Consumers Warned of Potential Scams Related to Epsilon Security Breach

The Office of Consumer Affairs of the Virginia Department of Agriculture and Consumer Services (VDACS) advises consumers to be on the lookout for possible Phishing scams resulting from a recent security breach at e-mail marketing giant Epsilon. The breach affects more than 2,200 global brands, including large retailers and financial institutions, and it may have compromised millions of e-mail addresses.

While the perpetrators apparently were able to access only customer names, e-mail addresses and the name of companies with which the customers did business, the potential for damage is great. Consumers need to be extremely wary about authentic-looking e-mails from companies with which they do business. They need to remember that legitimate companies will not e-mail you asking for personal financial information like Social Security numbers, credit card information or other personal information. If consumers unwittingly reveal sensitive information to scammers, they could be setting the stage for identity theft.

“We want consumers to be careful with their financial and other sensitive information,” said Matthew J. Lohr, VDACS Commissioner, “but we also want them to know that they can take a number of actions to safeguard their personal information, now and in the future. These actions are not just appropriate in response to the current threat; they are things consumers should do all the time.”

Lohr says that a major risk from the Epsilon breach likely will come from Phishing attacks. Phishing is a fraudulent effort in which criminals send e-mails, pop-up messages, text messages or make phone calls that seem to come from legitimate companies asking you to provide personal information such as your Social Security number, account numbers, passwords, PINs or personal identification numbers, or other data that will help them gain access to your money.  Consumers may receive an authentic-looking e-mail or document from a reputable retailer or credit card company saying that their information may have been breached and that they need to confirm account numbers or other information.
What can you do to protect yourself?   VDACS advises you never to give your personal or financial information to someone who unexpectedly contacts you claiming to represent your bank, credit card company, retailer, utility or other institution.  You should not click on any link in a suspicious e-mail nor should you copy and paste the link from a suspicious e-mail into your internet browser. Scammers make sure their dealings seem legitimate, so even if the request sounds authentic, take time to check out the inquiry before you respond.  Visit the website of the legitimate company you know and trust, or call the number on the back of your credit card or a recent statement to confirm that representatives have been authorized to solicit customer information.
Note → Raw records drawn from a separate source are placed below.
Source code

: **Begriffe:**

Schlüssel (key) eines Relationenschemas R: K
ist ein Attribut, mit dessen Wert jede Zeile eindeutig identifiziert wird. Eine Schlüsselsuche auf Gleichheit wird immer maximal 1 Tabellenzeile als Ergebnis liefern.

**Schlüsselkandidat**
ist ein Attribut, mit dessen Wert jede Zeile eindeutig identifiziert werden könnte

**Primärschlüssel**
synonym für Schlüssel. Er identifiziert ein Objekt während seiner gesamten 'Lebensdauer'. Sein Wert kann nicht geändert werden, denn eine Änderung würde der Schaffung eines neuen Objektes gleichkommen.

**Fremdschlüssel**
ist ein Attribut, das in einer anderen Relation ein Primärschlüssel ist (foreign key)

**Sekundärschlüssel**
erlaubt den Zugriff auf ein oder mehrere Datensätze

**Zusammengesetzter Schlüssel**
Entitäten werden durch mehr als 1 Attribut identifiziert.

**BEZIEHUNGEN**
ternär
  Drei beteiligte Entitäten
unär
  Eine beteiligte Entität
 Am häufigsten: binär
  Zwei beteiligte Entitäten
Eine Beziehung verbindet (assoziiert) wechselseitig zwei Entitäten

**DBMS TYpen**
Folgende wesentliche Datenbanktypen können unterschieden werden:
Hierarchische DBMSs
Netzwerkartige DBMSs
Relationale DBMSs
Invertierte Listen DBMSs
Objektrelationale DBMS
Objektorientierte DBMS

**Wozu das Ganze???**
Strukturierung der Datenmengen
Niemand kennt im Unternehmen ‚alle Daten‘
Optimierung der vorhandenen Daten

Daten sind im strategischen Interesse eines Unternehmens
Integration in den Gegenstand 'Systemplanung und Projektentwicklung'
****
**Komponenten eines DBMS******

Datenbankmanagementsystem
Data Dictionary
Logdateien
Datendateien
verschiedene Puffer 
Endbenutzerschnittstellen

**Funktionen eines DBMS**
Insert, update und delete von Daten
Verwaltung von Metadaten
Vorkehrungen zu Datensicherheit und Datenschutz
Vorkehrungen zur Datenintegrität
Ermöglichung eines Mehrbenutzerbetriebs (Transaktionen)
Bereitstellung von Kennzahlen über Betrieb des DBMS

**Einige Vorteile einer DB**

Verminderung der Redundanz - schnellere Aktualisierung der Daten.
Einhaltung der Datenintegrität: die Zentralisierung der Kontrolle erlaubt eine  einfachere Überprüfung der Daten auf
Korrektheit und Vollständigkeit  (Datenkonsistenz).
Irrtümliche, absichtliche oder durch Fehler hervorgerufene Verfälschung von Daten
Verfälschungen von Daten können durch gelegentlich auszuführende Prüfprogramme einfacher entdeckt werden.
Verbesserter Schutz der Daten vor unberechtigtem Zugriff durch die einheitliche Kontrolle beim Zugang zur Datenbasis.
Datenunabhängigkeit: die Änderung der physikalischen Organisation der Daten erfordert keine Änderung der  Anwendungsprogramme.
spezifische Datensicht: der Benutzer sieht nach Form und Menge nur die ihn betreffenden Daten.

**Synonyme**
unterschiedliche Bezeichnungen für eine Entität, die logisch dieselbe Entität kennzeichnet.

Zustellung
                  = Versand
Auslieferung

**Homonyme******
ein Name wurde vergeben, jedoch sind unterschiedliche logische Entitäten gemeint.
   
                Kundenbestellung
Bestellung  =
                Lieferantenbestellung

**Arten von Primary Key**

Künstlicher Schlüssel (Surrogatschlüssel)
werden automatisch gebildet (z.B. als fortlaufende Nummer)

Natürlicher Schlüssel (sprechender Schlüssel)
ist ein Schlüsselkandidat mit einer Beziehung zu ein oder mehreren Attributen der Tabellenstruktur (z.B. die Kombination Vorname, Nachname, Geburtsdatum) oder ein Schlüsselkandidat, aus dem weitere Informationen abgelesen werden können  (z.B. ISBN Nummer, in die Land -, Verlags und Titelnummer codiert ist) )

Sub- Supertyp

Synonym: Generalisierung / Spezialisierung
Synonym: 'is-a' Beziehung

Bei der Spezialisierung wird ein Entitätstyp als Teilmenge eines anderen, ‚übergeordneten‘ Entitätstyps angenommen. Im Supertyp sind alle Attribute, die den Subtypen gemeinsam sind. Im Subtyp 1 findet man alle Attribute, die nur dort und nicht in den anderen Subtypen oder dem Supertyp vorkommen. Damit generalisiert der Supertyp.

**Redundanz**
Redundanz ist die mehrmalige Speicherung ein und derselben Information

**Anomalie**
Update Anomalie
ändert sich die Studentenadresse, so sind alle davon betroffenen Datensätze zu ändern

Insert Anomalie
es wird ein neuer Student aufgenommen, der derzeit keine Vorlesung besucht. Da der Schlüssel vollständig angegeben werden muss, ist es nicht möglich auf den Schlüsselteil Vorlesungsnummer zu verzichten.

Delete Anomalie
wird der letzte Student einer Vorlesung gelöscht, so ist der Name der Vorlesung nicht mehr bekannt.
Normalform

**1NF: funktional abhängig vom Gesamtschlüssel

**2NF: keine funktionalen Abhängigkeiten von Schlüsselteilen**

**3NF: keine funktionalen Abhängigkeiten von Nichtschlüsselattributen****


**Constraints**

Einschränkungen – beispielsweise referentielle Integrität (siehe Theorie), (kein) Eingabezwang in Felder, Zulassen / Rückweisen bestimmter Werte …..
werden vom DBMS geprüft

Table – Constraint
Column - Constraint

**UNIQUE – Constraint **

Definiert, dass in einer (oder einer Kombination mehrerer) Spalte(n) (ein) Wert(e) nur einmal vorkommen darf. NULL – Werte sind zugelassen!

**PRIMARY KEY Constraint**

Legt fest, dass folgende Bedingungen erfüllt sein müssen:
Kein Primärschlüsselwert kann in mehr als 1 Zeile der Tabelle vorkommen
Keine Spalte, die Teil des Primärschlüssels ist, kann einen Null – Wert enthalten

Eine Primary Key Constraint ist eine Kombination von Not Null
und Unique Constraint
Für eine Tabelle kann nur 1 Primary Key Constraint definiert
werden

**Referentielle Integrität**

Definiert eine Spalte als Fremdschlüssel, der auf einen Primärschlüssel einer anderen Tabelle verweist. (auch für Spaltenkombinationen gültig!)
If someone who says they represent your credit card company or bank calls to ask you about suspicious activity in your account, they should ask only about the transactions in question.  Do not provide your account number, expiration date or other data because the legitimate company or bank would already have that information on file and would not need to ask for it.

Take a close look at your bank account and credit card statements as soon as they arrive and look for unauthorized charges. Call your bank or credit card company if your statement is significantly late to confirm that no one has changed your billing address and that your account balances are correct.

Request free copies of your credit reports by logging onto www.annualcreditreport.com/cra/index.jsp, calling 877.322.8228 or completing the Annual Credit Report Request Form and mailing it to Annual Credit Report Request Service, P.O. Box 105281, Atlanta GA   30348-5281.  Review the reports carefully to determine what fraudulent activities may have occurred in your name.

If you have given account numbers, PINs, passwords or other details to someone whom you suspect is not acting honestly, visit the Federal Trade Commissions’ Identity Theft website, www.ftc.gov/bcp/edu/microsites/idtheft/, or call 877-ID-THEFT (877.438.4338) for helpful information.  Also contact the relevant companies as quickly as possible to protect yourself and to inform them.  Consider closing affected accounts or making them password protected so the Phisher cannot make use of the stolen information. Forward Phishing e-mails to the Federal Trade Commission at spam@uce.gov; they will be entered into a database for use by law enforcement agencies.

Next, contact the three major credit reporting agencies, www.transunion.com/ (800.916.8800), www.experian.com/ (888.397.3742) and www.equifax.com/home/en_us (888.766.0008).  Request that the fraud department flag your file with a fraud alert.  You may also wish to consider asking the three agencies to put a freeze on your credit reports thereby locking out anyone seeking to open an account or fraudulently establish new credit in your name.  More information about security freezes is available at the respective websites.

For additional information about Phishing or any other consumer topic, please contact the Virginia Department of Agriculture and Consumer Services’ Consumer Protection Hotline, toll-free in Virginia, at 1.800.552.9963; in the Richmond area, dial 786.2042. Or visit www.vdacs.virginia.gov/consumers/index.shtml to find consumer information on the Web.

Comments

  1. Beth Dowling says:

    I am amazed by how many companies I conduct business with online use Epsilon. I have received several notices already. I was thinking of simply closing my current email address. Or, is that just a waste of time and energy if I am cautious about “scam” type emails? Will wait and see how much junk I start receiving, if any.